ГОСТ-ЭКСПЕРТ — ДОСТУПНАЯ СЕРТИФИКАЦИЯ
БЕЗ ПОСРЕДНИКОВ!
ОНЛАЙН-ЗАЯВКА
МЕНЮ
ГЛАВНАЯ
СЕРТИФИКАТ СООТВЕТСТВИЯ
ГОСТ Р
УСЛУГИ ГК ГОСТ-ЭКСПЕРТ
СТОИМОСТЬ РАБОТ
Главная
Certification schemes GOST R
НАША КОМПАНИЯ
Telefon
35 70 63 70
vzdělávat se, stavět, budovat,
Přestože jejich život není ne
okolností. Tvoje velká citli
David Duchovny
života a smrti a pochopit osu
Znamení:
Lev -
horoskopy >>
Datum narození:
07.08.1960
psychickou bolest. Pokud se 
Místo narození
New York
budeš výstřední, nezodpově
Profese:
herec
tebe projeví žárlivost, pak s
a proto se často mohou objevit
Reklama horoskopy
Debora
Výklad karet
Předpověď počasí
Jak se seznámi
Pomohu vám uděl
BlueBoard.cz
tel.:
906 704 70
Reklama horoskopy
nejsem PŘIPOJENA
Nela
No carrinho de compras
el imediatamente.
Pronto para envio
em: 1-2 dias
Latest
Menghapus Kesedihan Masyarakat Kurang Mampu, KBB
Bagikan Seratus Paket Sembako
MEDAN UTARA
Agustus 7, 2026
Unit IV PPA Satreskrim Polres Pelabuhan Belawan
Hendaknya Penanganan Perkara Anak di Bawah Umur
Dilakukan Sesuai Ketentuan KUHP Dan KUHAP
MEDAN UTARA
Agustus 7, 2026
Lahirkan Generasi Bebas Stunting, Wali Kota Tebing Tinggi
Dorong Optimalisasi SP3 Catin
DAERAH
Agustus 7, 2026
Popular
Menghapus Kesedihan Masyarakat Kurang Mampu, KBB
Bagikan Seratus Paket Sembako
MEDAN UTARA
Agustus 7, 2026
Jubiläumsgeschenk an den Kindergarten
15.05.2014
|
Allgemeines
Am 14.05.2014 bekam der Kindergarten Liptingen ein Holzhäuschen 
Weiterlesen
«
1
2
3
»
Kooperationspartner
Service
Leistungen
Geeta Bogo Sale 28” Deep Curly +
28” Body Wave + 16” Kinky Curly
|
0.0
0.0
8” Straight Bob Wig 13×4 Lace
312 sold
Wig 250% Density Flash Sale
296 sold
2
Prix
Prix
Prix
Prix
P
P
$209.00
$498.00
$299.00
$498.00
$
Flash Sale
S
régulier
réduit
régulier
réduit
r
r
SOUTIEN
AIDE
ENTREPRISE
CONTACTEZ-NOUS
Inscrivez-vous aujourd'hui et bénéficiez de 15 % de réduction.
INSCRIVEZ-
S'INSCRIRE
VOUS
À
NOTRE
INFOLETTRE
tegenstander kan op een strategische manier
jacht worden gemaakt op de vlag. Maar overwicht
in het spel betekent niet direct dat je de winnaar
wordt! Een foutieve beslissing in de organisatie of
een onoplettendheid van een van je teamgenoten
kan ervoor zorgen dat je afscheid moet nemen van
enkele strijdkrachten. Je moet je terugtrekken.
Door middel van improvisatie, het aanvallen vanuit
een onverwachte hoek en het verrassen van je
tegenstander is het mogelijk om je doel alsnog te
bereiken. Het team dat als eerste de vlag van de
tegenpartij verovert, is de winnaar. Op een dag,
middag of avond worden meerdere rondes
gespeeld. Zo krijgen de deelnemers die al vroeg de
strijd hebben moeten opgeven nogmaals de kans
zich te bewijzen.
__________________________________________________
> **Task goal**: Please reproduce every one of the rows above line for line, with each line's wording and characters unchanged.

> **Solution to this exercise**:
ГОСТ-ЭКСПЕРТ — ДОСТУПНАЯ СЕРТИФИКАЦИЯ
БЕЗ ПОСРЕДНИКОВ!
ОНЛАЙН-ЗАЯВКА
МЕНЮ
ГЛАВНАЯ
СЕРТИФИКАТ СООТВЕТСТВИЯ
ГОСТ Р
УСЛУГИ ГК ГОСТ-ЭКСПЕРТ
СТОИМОСТЬ РАБОТ
Главная
Certification schemes GOST R
НАША КОМПАНИЯ
Telefon
35 70 63 70
vzdělávat se, stavět, budovat,
Přestože jejich život není ne
okolností. Tvoje velká citli
David Duchovny
života a smrti a pochopit osu
Znamení:
Lev -
horoskopy >>
Datum narození:
07.08.1960
psychickou bolest. Pokud se 
Místo narození
New York
budeš výstřední, nezodpově
Profese:
herec
tebe projeví žárlivost, pak s
a proto se často mohou objevit
Reklama horoskopy
Debora
Výklad karet
Předpověď počasí
Jak se seznámi
Pomohu vám uděl
BlueBoard.cz
tel.:
906 704 70
Reklama horoskopy
nejsem PŘIPOJENA
Nela
No carrinho de compras
el imediatamente.
Pronto para envio
em: 1-2 dias
Latest
Menghapus Kesedihan Masyarakat Kurang Mampu, KBB
Bagikan Seratus Paket Sembako
MEDAN UTARA
Agustus 7, 2026
Unit IV PPA Satreskrim Polres Pelabuhan Belawan
Hendaknya Penanganan Perkara Anak di Bawah Umur
Dilakukan Sesuai Ketentuan KUHP Dan KUHAP
MEDAN UTARA
Agustus 7, 2026
Lahirkan Generasi Bebas Stunting, Wali Kota Tebing Tinggi
Dorong Optimalisasi SP3 Catin
DAERAH
Agustus 7, 2026
Popular
Menghapus Kesedihan Masyarakat Kurang Mampu, KBB
Bagikan Seratus Paket Sembako
MEDAN UTARA
Agustus 7, 2026
Jubiläumsgeschenk an den Kindergarten
15.05.2014
|
Allgemeines
Am 14.05.2014 bekam der Kindergarten Liptingen ein Holzhäuschen 
Weiterlesen
«
1
2
3
»
Kooperationspartner
Service
Leistungen
Geeta Bogo Sale 28” Deep Curly +
28” Body Wave + 16” Kinky Curly
|
0.0
0.0
8” Straight Bob Wig 13×4 Lace
312 sold
Wig 250% Density Flash Sale
296 sold
2
Prix
Prix
Prix
Prix
P
P
$209.00
$498.00
$299.00
$498.00
$
Flash Sale
S
régulier
réduit
régulier
réduit
r
r
SOUTIEN
AIDE
ENTREPRISE
CONTACTEZ-NOUS
Inscrivez-vous aujourd'hui et bénéficiez de 15 % de réduction.
INSCRIVEZ-
S'INSCRIRE
VOUS
À
NOTRE
INFOLETTRE
tegenstander kan op een strategische manier
jacht worden gemaakt op de vlag. Maar overwicht
in het spel betekent niet direct dat je de winnaar
wordt! Een foutieve beslissing in de organisatie of
een onoplettendheid van een van je teamgenoten
kan ervoor zorgen dat je afscheid moet nemen van
enkele strijdkrachten. Je moet je terugtrekken.
Door middel van improvisatie, het aanvallen vanuit
een onverwachte hoek en het verrassen van je
tegenstander is het mogelijk om je doel alsnog te
bereiken. Het team dat als eerste de vlag van de
tegenpartij verovert, is de winnaar. Op een dag,
middag of avond worden meerdere rondes
gespeeld. Zo krijgen de deelnemers die al vroeg de
strijd hebben moeten opgeven nogmaals de kans
zich te bewijzen.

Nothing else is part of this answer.